• **Directions for this task**
Reproduce the lines of the listing from the line containing "common name: Cape may warbler" through the line containing "genus: Turdus", inclusive, switching every "phylum" to "division" and leaving everything else unchanged. Give only those lines.

++++ Input rows

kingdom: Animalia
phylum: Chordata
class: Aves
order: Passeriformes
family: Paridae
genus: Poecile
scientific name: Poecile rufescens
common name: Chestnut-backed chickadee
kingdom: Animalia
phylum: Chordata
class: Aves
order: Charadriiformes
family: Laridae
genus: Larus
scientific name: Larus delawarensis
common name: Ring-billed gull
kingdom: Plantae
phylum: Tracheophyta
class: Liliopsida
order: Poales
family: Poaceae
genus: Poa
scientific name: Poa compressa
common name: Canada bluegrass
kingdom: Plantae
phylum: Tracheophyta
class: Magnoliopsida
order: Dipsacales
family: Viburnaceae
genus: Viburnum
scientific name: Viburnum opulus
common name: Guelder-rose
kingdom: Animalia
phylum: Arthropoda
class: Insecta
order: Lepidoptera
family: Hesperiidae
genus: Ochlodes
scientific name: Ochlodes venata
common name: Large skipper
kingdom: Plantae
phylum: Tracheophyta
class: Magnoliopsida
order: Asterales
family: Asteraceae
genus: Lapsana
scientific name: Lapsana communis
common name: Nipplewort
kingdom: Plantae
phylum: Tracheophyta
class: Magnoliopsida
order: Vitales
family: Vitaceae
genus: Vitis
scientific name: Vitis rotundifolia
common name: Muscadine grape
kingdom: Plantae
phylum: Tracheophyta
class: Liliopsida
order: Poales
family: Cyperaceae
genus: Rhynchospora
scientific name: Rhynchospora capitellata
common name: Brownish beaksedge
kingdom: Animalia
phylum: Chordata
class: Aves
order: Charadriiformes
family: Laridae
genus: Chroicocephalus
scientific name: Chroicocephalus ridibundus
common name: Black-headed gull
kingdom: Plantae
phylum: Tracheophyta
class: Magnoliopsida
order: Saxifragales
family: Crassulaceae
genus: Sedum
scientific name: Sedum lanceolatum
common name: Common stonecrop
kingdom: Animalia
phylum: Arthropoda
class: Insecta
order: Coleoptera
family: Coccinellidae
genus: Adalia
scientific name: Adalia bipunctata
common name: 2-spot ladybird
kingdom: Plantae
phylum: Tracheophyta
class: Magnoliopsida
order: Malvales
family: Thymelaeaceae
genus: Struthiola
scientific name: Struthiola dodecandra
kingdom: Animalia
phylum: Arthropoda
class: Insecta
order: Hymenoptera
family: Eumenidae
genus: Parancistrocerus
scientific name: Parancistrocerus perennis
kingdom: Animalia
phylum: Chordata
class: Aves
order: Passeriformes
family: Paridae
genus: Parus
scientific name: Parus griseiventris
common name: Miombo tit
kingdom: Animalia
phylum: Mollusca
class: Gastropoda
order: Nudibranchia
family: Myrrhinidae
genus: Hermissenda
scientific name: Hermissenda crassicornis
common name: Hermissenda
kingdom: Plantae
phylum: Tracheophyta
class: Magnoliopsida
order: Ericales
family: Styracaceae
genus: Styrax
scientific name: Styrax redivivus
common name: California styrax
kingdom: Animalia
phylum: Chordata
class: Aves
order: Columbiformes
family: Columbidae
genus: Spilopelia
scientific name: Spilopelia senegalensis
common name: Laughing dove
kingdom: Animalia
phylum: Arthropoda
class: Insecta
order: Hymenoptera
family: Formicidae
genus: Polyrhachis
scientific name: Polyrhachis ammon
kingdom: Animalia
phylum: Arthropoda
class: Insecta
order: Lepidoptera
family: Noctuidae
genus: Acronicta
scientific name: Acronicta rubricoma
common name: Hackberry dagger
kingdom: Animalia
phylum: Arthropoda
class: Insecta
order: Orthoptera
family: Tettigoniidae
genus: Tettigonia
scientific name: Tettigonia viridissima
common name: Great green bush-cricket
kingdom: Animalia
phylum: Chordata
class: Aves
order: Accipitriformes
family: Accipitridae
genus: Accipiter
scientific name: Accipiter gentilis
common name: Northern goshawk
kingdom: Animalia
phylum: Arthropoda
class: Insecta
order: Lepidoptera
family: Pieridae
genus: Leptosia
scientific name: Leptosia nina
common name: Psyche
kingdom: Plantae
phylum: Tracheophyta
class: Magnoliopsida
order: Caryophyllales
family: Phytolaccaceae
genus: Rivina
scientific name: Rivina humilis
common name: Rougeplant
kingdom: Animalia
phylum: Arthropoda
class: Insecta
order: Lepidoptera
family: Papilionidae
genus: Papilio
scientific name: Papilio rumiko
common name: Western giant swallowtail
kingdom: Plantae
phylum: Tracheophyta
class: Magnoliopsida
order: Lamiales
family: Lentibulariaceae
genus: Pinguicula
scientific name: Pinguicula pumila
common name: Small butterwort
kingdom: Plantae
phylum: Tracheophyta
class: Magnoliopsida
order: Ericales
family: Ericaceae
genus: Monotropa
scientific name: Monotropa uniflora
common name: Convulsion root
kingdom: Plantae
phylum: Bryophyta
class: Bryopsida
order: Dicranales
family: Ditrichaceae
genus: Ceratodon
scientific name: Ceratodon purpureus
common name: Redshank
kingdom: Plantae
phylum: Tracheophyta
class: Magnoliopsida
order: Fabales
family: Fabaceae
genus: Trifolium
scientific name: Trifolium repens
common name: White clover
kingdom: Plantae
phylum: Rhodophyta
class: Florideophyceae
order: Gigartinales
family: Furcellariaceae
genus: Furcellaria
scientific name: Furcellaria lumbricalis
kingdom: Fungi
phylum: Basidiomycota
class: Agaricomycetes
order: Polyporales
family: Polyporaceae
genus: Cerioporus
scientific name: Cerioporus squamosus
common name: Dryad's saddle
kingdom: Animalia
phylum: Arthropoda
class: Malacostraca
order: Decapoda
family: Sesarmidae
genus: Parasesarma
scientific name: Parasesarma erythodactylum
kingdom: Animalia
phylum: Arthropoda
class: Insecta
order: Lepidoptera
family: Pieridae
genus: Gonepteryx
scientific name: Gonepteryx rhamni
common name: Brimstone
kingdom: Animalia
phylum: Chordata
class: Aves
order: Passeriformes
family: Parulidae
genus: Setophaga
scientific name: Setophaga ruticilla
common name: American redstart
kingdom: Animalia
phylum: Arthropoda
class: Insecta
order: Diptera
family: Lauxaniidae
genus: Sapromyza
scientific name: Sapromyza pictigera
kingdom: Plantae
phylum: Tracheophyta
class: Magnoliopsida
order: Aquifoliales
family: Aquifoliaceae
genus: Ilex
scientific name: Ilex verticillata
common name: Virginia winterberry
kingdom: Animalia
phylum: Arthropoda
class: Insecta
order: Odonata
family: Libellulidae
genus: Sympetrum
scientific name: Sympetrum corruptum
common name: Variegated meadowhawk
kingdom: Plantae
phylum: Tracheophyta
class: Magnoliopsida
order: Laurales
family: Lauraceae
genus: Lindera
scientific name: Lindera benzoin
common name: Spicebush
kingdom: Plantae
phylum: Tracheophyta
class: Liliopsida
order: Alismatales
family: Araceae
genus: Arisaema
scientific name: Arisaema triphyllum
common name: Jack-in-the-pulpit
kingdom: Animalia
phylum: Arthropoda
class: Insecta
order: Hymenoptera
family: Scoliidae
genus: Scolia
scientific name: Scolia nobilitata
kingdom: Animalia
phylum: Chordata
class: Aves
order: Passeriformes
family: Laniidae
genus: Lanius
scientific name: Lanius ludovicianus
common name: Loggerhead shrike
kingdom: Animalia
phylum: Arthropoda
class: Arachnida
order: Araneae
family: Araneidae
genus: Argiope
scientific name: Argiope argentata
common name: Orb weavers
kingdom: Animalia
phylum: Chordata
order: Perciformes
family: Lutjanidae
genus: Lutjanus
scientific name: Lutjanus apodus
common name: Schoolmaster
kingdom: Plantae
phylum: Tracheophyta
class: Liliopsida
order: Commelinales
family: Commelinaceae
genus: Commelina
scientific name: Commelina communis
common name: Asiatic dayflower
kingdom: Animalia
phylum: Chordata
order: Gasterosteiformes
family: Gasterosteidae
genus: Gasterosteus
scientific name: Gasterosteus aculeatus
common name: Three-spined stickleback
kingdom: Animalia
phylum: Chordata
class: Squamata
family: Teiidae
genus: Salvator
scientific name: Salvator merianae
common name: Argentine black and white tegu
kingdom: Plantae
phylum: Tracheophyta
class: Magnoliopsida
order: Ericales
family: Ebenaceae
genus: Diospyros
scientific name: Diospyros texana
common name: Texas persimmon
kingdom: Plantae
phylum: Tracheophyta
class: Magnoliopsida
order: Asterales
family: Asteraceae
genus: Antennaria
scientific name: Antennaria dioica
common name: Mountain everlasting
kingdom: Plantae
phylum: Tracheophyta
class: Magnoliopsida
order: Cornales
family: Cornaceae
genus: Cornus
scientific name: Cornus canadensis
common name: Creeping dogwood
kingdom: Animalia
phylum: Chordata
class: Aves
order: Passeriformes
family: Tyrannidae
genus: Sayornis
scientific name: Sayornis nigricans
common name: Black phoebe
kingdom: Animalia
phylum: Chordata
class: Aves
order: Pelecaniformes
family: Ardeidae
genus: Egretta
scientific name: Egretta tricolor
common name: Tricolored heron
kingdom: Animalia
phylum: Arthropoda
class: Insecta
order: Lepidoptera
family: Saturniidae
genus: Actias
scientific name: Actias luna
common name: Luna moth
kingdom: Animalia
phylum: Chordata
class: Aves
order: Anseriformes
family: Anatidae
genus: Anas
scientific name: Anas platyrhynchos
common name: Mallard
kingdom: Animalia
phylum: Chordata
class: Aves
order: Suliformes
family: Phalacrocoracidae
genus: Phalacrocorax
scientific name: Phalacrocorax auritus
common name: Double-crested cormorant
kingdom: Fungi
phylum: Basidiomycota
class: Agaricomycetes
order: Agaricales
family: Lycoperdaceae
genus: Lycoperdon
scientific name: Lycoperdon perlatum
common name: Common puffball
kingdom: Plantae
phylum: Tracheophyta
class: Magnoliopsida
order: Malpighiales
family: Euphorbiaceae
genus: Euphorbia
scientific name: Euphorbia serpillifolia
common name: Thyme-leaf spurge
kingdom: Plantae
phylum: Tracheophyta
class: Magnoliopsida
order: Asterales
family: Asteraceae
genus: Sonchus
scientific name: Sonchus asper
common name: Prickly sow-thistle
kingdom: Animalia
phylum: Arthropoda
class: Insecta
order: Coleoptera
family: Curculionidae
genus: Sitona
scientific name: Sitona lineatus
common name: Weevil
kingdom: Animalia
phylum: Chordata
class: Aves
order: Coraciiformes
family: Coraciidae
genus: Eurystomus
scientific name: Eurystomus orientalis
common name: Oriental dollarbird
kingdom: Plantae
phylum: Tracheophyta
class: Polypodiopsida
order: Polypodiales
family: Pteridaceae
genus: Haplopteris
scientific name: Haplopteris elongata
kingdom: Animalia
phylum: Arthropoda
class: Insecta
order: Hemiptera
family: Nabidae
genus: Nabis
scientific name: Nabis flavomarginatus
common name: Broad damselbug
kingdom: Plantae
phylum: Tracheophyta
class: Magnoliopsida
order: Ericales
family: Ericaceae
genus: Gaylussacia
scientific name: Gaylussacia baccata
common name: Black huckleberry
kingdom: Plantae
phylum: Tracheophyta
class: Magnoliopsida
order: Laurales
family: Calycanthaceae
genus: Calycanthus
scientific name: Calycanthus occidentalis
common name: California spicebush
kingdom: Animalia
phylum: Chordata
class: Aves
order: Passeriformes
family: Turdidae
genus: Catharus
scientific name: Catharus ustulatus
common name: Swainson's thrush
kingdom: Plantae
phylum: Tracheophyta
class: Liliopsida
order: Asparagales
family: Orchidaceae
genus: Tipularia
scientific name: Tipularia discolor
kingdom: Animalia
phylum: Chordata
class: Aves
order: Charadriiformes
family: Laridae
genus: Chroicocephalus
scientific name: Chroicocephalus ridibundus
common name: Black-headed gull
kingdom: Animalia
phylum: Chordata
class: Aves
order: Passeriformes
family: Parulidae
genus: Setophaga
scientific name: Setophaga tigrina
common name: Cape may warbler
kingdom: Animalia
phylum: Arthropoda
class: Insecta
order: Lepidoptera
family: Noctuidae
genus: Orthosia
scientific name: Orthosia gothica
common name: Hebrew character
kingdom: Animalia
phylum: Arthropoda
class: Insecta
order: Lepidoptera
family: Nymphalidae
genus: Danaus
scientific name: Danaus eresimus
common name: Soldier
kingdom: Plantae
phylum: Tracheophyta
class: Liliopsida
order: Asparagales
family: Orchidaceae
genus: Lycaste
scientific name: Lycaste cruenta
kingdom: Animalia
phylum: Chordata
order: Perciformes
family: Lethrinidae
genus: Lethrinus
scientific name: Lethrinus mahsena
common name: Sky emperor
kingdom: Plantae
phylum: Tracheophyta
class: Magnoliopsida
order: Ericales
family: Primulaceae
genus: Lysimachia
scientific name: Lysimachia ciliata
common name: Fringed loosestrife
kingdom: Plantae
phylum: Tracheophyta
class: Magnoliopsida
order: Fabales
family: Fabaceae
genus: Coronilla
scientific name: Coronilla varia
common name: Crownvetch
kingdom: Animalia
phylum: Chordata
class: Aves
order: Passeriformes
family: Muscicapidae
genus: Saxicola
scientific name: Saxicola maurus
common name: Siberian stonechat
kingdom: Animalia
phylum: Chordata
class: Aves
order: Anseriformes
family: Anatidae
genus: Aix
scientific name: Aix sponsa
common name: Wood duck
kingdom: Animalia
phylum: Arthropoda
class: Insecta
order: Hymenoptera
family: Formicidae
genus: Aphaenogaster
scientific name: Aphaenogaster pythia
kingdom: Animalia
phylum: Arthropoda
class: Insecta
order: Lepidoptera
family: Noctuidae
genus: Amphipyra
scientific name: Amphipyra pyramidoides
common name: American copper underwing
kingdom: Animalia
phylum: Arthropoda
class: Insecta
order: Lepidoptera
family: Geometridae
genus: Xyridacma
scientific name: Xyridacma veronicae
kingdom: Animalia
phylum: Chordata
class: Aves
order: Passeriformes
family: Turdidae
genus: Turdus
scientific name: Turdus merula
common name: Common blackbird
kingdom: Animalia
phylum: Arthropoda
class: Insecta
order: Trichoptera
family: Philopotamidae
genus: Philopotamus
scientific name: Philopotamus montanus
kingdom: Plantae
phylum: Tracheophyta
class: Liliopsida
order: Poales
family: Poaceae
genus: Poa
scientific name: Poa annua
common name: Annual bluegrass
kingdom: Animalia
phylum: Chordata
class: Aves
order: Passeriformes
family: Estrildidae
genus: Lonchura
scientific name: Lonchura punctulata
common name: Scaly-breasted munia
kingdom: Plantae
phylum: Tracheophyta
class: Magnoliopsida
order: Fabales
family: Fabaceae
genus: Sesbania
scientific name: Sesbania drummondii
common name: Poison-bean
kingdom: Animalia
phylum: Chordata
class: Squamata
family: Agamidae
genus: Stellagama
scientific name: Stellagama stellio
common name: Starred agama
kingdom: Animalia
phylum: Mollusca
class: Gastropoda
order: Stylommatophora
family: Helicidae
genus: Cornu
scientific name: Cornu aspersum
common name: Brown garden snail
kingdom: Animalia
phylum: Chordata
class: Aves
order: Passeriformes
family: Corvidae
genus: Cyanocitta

++++++++

• **The output**
common name: Cape may warbler
kingdom: Animalia
division: Arthropoda
class: Insecta
order: Lepidoptera
family: Noctuidae
genus: Orthosia
scientific name: Orthosia gothica
common name: Hebrew character
kingdom: Animalia
division: Arthropoda
class: Insecta
order: Lepidoptera
family: Nymphalidae
genus: Danaus
scientific name: Danaus eresimus
common name: Soldier
kingdom: Plantae
division: Tracheophyta
class: Liliopsida
order: Asparagales
family: Orchidaceae
genus: Lycaste
scientific name: Lycaste cruenta
kingdom: Animalia
division: Chordata
order: Perciformes
family: Lethrinidae
genus: Lethrinus
scientific name: Lethrinus mahsena
common name: Sky emperor
kingdom: Plantae
division: Tracheophyta
class: Magnoliopsida
order: Ericales
family: Primulaceae
genus: Lysimachia
scientific name: Lysimachia ciliata
common name: Fringed loosestrife
kingdom: Plantae
division: Tracheophyta
class: Magnoliopsida
order: Fabales
family: Fabaceae
genus: Coronilla
scientific name: Coronilla varia
common name: Crownvetch
kingdom: Animalia
division: Chordata
class: Aves
order: Passeriformes
family: Muscicapidae
genus: Saxicola
scientific name: Saxicola maurus
common name: Siberian stonechat
kingdom: Animalia
division: Chordata
class: Aves
order: Anseriformes
family: Anatidae
genus: Aix
scientific name: Aix sponsa
common name: Wood duck
kingdom: Animalia
division: Arthropoda
class: Insecta
order: Hymenoptera
family: Formicidae
genus: Aphaenogaster
scientific name: Aphaenogaster pythia
kingdom: Animalia
division: Arthropoda
class: Insecta
order: Lepidoptera
family: Noctuidae
genus: Amphipyra
scientific name: Amphipyra pyramidoides
common name: American copper underwing
kingdom: Animalia
division: Arthropoda
class: Insecta
order: Lepidoptera
family: Geometridae
genus: Xyridacma
scientific name: Xyridacma veronicae
kingdom: Animalia
division: Chordata
class: Aves
order: Passeriformes
family: Turdidae
genus: Turdus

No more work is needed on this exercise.